The two-day UT Energy Forum, a conference addressing energy issues and discussing improvement of the energy market, began Thursday morning in the Texas Union.
This is the UT Energy Forum’s third year. The mission of the conference is to provide a platform for experts from industry, academia and government to discuss the future of the energy industry. Through workshops and panels focusing on energy policy and energy technology research, the Energy Forum aims to develop environmentally sustainable solutions to global warming and its effects.
The Energy Forum is hosted by McCombs CleanTech Group, an organization that works to promote a future economy that is energy efficient and sustainable.
Arpit Desai, CleanTech member and business administration graduate student, said he appreciates the mix of attendees attracted by the forum.
“You have people who are in all different aspects of energy,” Desai said. “This forum is a good way of keeping discussion going between those groups. The experts that attend bring their knowledge, and the students bring innovation and an entrepreneurial spirit.”
Thursday’s schedule included six workshops covering subjects like the promotion of economic development in Central Texas through clean energy practice and the legal and technical obstacles expected in the energy industry in 2013.

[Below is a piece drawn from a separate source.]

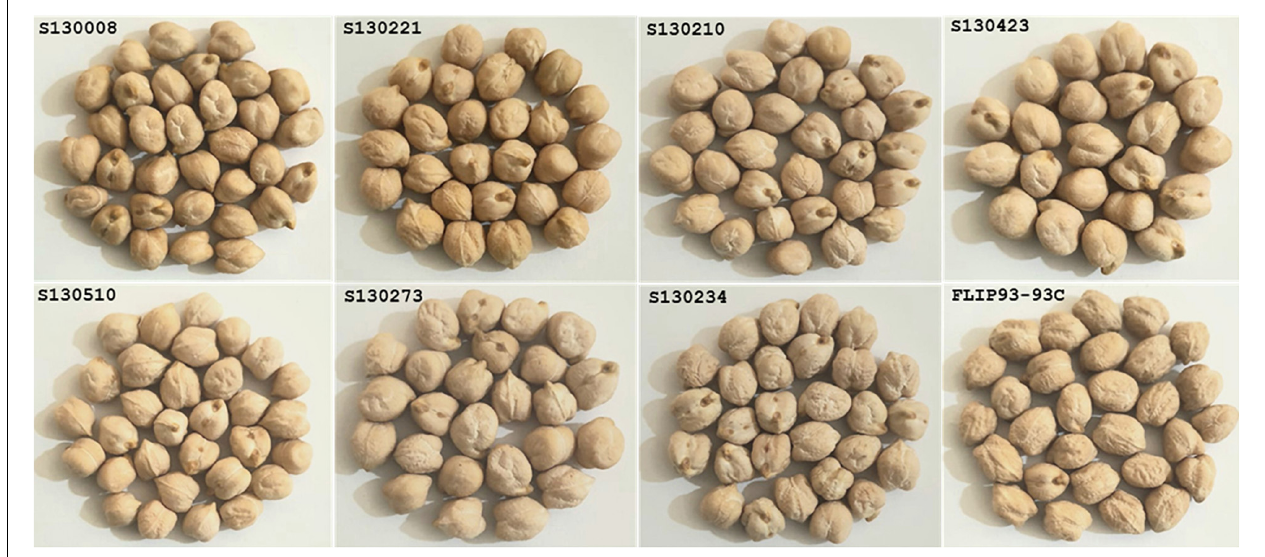
FIGURE 9 | Top two lines identified for early flowering (S130510 and S130008), high gain yield (FLIP93-93C), high protein content (S130221 and S130273), high Fe (S130234 and S130210), and high Zn (S130423)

A workshop titled “Influencing and Measuring an Individual’s Impact on Energy Use” discussed ways faculty and students can help meet goals set by the President’s Sustainability Steering Committee to reduce energy and water consumption. The workshop was led by the UT Energy Stewardship Program, an organization that works to promote conservation on campus.
“There are a lot of energy initiatives just here at UT,” business administration graduate student Jacob Lohman said. “This gives us an opportunity to showcase what’s already going on and recruit individuals who can get something new started.”
Thursday’s keynote speaker David G. Victor, an international relations and pacific studies professor at the University of California San Diego, discussed the energy industry’s current concerns and ways government and policy can make change possible.
“Past treaties have yielded 0 percent impact,” Victor said. “These are faux treaties, treaties designed to produce a high level of compliance that accordingly have little to no effect. We need to offset climate change, and the current policy won’t do that.”
Victor works with the Laboratory on International Law and Regulation, exploring which international laws work and why. He founded a research program at Stanford University which focuses on the energy markets of emerging countries.
“What everyone wants to know is how long,” Victor said. “How long will it take to make this transformation in our energy system? If we work, and really work, we can make a major impact within 50 years.”
Published on February 22, 2013 as "Forum talks key energy issues".